● Problem details:
Pick up the court opinion below on confirming the NASD arbitration award against Geniton and continue it from its final sentence.

start Page

From Casetext: Smarter Legal Research

Marsillo v. Geniton

United States District Court, S.D. New York
May 28, 2004
03 Civ. 2117 (TPG) (S.D.N.Y. May. 28, 2004)

Opinion

03 Civ. 2117 (TPG)

May 28, 2004


OPINION


Introduction

This is a petition to confirm an arbitration award. Petitioners Antoinette Marsillo and Carmela Barile seek to confirm an award in arbitration issued by the National Association of Securities Dealers ("NASD") in their favor against their former broker, Edward Geniton.

Geniton failed to appear at the arbitration proceedings. Geniton opposes the motion, claiming insufficient notice of the arbitration proceedings and lack of jurisdiction. Geniton moves for a stay to give him time to appeal the arbitration award.

Petitioners' motion is granted. The court hereby confirms the NASD arbitration award. Geniton's application is denied.

Facts

When employed as a broker with HSBC Brokerage (USA) Inc. ("HSBC"), respondent, Edward Geniton, caused losses to petitioners' investments. Petitioners sought arbitration by the National Association of Securities Dealers ("NASD"), claiming Geniton had engaged in common law fraud, fraudulent misrepresentation, breach of contract, breach of fiduciary duty, breach of supervisory duties and responsibilities, and negligent conduct. Petitioners were clients of HSBC, who had invested in various funds, stocks, annuities and life insurance policies, and had, apparently, been counseled by Geniton.

Geniton was a registered securities broker from November 1993 until his termination in October 2001, according to Geniton's affidavit. As required by the NASD regulations, he filed a U4 Form ("Uniform Application for Securities Industry Registration or Transfer") with the NASD when he began his employment with HSBC in June of 2000. Portions of his completed U4 application are attached to the motion as petitioner's Exhibit F. The U4 Form requires various disclosures, including disclosures concerning a broker's personal history, contact information, employment history, current firm and type of business in which he engages. On the form Geniton listed the following address as his current residence: 101 Dogwood Drive, Staten Island, N.Y. 10312, Geniton affirmed that he had lived at this address from June of 1999, that is, for one year prior to beginning his new employment with HSBC. (Exhibit F).

The U4 form contains an arbitration clause, which provides:

I agree to arbitrate any dispute, claim or controversy that may arise between me and my firm, or a customer, or any other person, that is required to be arbitrated under the rules, constitutions, or by-laws of the SROs [Self-Regulatory Organization, including the NASD] indicated in Item 11 as may be amended from time to time and that any arbitration award rendered against me may be entered as a judgment in any court of competent jurisdiction, (emphasis in the original).

The form also contains a consent to service of process, which provides:

I consent that the service of process, pleading, subpoena, or other document in any investigation or administrative proceeding conducted by the SEC, CFTC or a jurisdiction or in any civil action in which the SEC, CFTC or a jurisdiction are plaintiffs, or the notice of any investigation or proceeding by any SRO [Self-Regulatory Organization, including the NASD] against the applicant, may be made by personal service or by regular registered or certified mail or confirmed telegram to me at my most recent business or home address as reflected in this Form U-4, or any amendment thereto, by leaving such documents or notice at such address, or by any other legally permissible means.

end Page
start Given data

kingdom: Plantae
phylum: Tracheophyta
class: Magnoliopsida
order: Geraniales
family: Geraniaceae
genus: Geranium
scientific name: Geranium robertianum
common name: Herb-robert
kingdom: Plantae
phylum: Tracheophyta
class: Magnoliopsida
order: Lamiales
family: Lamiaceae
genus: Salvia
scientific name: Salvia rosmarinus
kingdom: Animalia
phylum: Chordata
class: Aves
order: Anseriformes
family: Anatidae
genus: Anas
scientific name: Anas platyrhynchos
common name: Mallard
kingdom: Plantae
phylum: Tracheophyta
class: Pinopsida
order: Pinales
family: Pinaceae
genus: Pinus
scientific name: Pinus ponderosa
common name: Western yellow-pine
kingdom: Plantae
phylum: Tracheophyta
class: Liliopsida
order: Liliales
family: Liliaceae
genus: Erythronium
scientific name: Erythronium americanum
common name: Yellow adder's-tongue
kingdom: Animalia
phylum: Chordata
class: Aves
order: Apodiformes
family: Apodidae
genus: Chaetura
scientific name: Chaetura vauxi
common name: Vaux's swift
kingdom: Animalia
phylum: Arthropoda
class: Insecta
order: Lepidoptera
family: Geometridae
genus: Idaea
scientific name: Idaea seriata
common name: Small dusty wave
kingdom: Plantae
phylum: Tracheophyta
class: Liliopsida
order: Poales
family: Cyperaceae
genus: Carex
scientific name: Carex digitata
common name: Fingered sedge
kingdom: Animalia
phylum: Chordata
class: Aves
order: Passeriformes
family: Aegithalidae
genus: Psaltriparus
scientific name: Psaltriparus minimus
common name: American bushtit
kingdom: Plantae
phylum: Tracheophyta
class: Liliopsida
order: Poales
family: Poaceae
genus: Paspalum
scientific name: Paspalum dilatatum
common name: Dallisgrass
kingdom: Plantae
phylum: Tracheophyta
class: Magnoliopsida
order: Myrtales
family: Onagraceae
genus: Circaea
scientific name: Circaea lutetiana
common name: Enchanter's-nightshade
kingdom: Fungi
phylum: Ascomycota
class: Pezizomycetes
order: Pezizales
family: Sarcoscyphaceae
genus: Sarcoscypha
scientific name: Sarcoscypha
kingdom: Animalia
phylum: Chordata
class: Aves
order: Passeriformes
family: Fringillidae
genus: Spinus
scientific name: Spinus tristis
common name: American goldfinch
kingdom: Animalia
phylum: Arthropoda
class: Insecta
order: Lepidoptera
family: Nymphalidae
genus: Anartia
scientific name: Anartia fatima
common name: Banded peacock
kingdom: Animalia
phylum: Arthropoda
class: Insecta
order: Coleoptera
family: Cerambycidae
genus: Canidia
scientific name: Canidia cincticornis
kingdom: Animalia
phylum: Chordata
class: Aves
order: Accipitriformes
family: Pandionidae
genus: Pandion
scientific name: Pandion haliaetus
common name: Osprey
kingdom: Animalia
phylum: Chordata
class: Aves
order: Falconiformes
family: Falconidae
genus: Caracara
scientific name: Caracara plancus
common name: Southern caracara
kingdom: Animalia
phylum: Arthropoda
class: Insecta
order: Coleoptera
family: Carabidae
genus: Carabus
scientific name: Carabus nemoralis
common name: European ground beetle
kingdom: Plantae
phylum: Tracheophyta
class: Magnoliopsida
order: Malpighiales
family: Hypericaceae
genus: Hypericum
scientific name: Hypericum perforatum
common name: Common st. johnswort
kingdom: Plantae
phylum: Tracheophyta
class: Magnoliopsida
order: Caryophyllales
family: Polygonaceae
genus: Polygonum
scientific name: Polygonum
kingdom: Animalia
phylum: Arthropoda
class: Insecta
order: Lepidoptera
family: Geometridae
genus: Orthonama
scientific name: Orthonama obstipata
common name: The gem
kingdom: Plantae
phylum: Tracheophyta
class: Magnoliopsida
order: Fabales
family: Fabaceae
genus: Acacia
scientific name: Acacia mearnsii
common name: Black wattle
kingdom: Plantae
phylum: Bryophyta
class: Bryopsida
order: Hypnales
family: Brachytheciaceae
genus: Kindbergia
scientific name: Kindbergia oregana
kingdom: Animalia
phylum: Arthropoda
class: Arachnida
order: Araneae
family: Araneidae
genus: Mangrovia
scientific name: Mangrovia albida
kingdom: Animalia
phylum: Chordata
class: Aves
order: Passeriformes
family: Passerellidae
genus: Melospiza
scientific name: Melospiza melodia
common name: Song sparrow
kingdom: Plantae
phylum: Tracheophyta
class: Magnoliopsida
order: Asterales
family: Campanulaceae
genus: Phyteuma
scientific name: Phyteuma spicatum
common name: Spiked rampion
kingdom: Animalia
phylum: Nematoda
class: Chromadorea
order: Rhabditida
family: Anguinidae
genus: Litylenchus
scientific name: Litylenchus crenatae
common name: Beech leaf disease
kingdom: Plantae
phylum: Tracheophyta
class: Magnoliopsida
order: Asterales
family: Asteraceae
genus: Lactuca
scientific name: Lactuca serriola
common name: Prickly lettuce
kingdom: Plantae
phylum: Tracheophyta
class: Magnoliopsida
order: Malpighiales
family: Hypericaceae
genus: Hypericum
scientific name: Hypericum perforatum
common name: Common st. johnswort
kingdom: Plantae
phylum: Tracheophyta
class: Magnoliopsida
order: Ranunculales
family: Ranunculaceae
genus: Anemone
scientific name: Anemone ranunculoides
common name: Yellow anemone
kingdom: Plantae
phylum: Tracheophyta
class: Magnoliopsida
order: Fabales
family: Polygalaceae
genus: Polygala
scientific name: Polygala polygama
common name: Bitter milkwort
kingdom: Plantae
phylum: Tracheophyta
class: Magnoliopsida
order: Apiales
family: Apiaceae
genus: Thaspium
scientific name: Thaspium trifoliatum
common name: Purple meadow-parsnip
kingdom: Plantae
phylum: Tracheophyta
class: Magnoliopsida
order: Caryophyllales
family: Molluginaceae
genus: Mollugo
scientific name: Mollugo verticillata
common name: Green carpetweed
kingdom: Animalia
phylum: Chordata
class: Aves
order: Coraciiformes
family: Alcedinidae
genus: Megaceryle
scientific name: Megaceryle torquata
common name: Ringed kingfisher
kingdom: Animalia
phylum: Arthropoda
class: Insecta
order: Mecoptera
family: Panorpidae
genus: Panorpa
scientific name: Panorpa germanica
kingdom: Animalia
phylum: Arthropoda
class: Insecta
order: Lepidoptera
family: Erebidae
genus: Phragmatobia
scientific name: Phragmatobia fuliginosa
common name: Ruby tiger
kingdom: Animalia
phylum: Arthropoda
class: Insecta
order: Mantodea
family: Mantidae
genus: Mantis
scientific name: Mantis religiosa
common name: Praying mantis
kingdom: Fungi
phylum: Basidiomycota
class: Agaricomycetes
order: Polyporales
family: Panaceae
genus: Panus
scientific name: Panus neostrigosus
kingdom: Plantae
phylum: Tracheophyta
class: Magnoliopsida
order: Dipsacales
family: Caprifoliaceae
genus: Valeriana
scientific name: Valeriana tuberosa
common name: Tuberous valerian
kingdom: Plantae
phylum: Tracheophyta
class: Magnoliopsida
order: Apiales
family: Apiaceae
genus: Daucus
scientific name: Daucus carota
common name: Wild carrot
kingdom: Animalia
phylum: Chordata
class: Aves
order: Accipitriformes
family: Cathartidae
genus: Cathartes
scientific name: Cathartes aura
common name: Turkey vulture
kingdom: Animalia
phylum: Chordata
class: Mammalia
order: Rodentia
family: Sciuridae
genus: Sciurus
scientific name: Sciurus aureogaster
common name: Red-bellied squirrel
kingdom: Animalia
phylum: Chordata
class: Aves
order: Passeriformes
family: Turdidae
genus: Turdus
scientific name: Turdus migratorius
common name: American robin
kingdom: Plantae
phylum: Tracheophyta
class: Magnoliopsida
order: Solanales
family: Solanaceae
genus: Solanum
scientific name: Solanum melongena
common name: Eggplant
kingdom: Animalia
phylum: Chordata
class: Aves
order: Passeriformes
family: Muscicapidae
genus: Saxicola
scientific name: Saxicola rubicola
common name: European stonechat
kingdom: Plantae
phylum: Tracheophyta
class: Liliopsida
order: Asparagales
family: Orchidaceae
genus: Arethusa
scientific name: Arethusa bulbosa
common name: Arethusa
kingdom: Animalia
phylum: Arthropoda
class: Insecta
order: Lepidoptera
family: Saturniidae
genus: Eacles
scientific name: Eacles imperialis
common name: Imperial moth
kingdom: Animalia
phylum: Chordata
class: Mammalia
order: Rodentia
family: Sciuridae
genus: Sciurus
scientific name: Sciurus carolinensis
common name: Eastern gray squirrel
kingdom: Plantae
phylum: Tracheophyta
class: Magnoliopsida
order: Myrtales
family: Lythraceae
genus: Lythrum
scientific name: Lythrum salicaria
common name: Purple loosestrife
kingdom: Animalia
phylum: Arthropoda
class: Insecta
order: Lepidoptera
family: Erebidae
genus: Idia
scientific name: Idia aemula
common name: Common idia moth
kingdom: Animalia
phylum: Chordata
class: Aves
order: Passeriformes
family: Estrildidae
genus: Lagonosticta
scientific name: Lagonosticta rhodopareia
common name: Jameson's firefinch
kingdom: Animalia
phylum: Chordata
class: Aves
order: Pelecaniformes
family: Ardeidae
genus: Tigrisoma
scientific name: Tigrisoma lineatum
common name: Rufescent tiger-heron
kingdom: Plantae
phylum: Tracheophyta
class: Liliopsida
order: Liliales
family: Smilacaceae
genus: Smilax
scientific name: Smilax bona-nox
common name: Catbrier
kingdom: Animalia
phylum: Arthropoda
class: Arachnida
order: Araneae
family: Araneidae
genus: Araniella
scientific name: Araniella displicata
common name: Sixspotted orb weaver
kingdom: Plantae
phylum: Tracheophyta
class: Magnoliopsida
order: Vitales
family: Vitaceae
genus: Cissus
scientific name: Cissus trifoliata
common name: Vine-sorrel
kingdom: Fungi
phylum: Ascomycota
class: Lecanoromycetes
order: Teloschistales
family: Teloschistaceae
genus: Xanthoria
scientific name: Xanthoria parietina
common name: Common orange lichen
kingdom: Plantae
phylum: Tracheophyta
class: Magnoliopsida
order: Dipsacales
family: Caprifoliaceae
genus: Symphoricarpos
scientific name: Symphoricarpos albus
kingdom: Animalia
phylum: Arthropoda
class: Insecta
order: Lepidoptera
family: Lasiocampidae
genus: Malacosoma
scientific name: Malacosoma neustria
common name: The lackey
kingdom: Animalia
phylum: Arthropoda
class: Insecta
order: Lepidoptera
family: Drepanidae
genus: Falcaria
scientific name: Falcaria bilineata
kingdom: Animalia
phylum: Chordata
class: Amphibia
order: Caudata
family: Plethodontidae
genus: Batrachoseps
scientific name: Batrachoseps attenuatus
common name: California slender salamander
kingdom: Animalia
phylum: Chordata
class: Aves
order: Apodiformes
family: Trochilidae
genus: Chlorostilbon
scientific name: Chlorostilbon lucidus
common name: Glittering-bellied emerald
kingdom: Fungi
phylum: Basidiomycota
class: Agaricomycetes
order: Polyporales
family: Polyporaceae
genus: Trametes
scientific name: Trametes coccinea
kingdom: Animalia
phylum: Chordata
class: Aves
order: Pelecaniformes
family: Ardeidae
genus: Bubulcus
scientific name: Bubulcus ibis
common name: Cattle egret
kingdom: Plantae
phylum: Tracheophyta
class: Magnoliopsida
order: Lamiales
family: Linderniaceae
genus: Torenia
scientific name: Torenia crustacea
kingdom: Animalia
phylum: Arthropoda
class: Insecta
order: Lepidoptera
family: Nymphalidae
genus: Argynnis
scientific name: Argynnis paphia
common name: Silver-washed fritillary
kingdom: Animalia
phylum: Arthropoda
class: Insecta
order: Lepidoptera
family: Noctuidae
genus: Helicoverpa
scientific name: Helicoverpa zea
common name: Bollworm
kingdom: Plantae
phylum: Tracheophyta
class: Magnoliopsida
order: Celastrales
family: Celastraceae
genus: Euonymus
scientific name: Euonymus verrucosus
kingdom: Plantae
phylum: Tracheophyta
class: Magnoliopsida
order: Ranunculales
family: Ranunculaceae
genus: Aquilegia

end Given data

● In response:
On January 11, 2002 petitioners filed a claim with the NASD, initiating the arbitration proceeding against Geniton and his firm, HSBC. See Antoinette Marsillo and Carmela Barile (Claimants) vs. HSBC Brokerage (USA) Inc. and Edward Geniton (Respondents). NASD Dispute Resolution Arbitration No. 02-00197. HSBC filed an answer in May of 2002 and subsequently settled with petitioners.

Geniton, however, never responded to any of the notices or correspondence sent to his Staten Island address at 101 Dogwood Drive by NASD Dispute Resolution. Attached to petitioners' notice of motion are at least 10 letters sent or copied to Geniton regarding the developments in the arbitration proceedings, including notices of appearance.

On January 17, 2002, NASD Dispute Resolution sent Dan Brecher, petitioners' attorney, a letter stating that petitioners had filed a claim against Geniton with the NASD. This letter was copied to Geniton's Staten Island address.

On April 3, 2002, NASD Dispute Resolution sent Geniton a letter stating that Geniton had been named as a party in NASD DR Case Number 02-00197,Antoinette Marsillo and Carmela Barile vs. HSBC Brokerage (USA) Inc. and Edward Geniton. The letter included the Statement of Claim that petitioners had filed with the NASD. The letter advised Geniton that he was required to file and serve an answer before May 23, 2002. It also detailed what steps Geniton was required to take in order to comply with the NASD Code, and stated that a hearing would be held.

Further letters to Brecher on April 3, 2002, June 10, 2002, June 20, 2002, October 11, 2002, November 6, 2002, December 5, 2002, and January 16, 2003 concerning the progress of the arbitration proceedings were all copied to Geniton at the Staten Island address. Undoubtedly, there were additional letters addressed and sent to Geniton by the NASD which are not part of the record. On November 25, 2002 a telephonic pre-hearing was held to schedule the arbitration proceedings. Defendant HSBC appeared, but Geniton was absent. The December 5, 2002 letter gave notice that a hearing would be held on January 23, 2003 and includes a "Case Information Sheet."

At the January 23, 2003 hearing, petitioners presented testimony and evidence, the content of which is not described in the award letter or in any of the other submission. Again, Geniton made no appearance.

The hearing resulted in an award for petitioners, dated February 14, 2003. The arbitration panel awarded petitioners compensatory damages against Geniton in the amount of $139,661.44 (petitioners had sought $250,000), but denied punitive damages and other relief requested.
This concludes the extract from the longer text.